Copy out the listing that follows, exact in every word, and skip the images.
=== Begin Enclosure ===
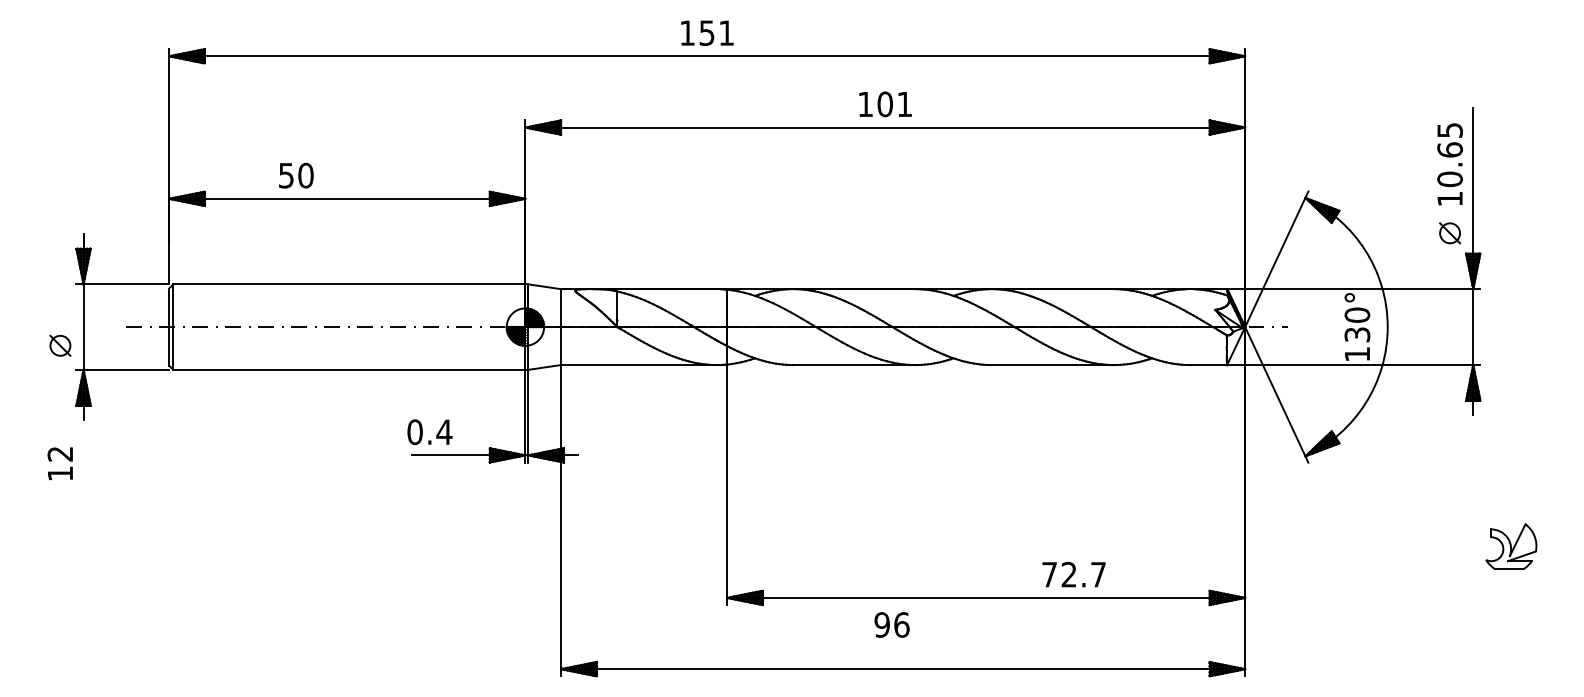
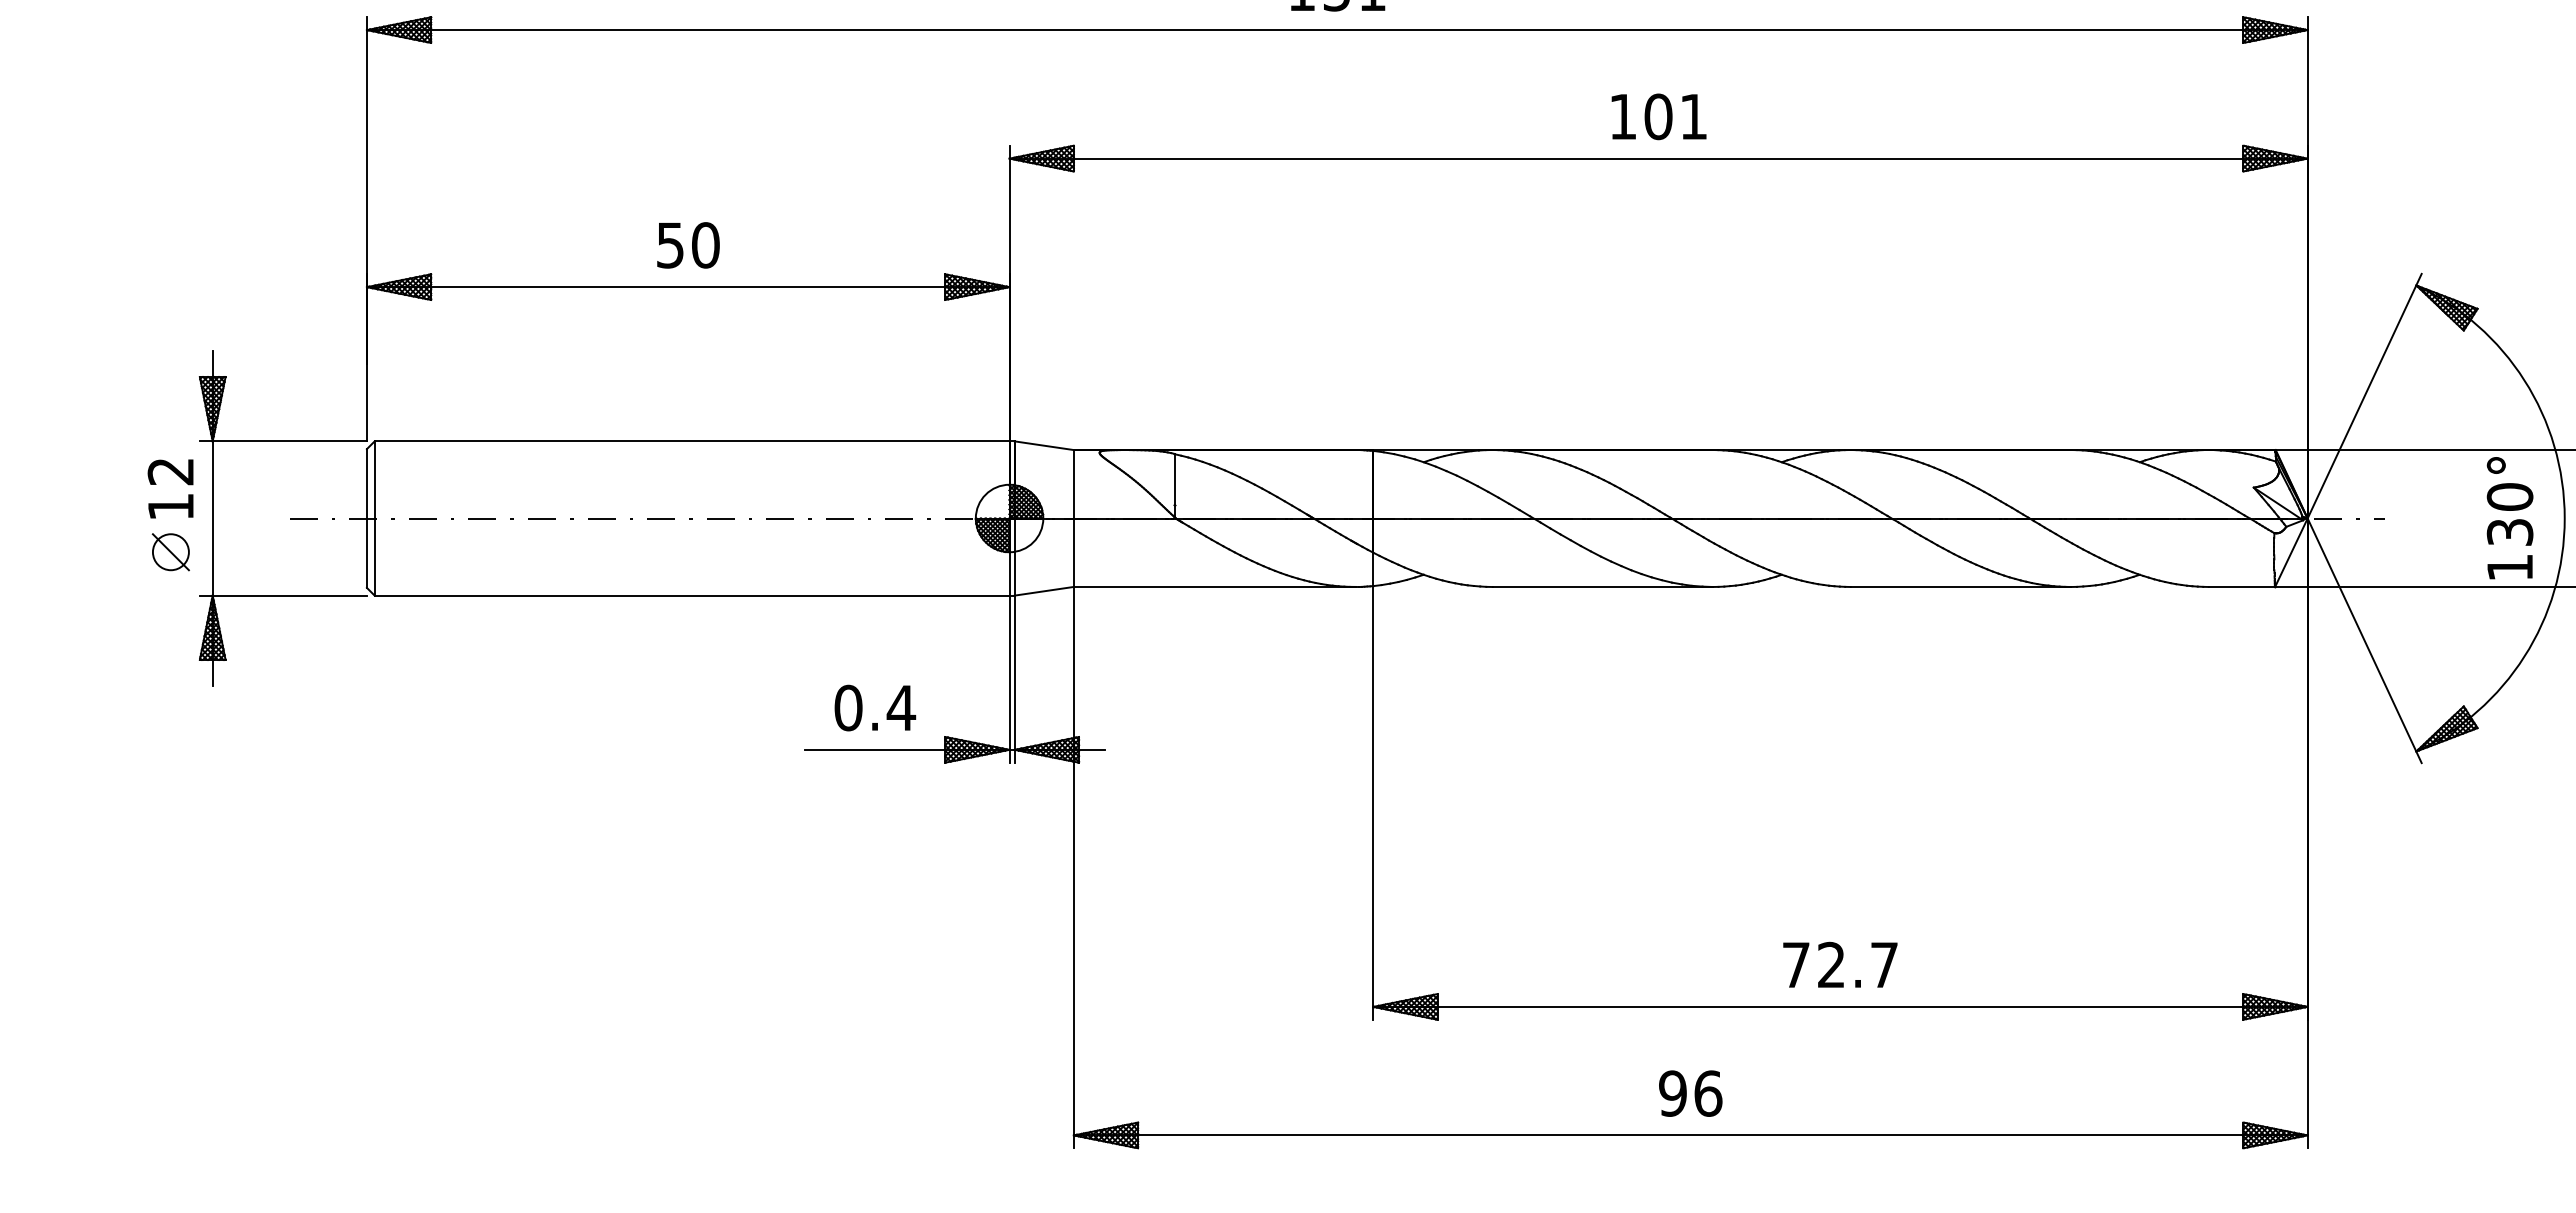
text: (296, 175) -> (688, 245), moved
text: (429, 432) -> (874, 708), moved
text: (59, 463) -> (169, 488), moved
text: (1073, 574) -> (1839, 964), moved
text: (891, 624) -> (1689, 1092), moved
=== End Enclosure ===
## Solution to the problem:
text: (296, 175) -> (688, 245), moved
text: (429, 432) -> (874, 708), moved
text: (59, 463) -> (169, 488), moved
text: (1073, 574) -> (1839, 964), moved
text: (891, 624) -> (1689, 1092), moved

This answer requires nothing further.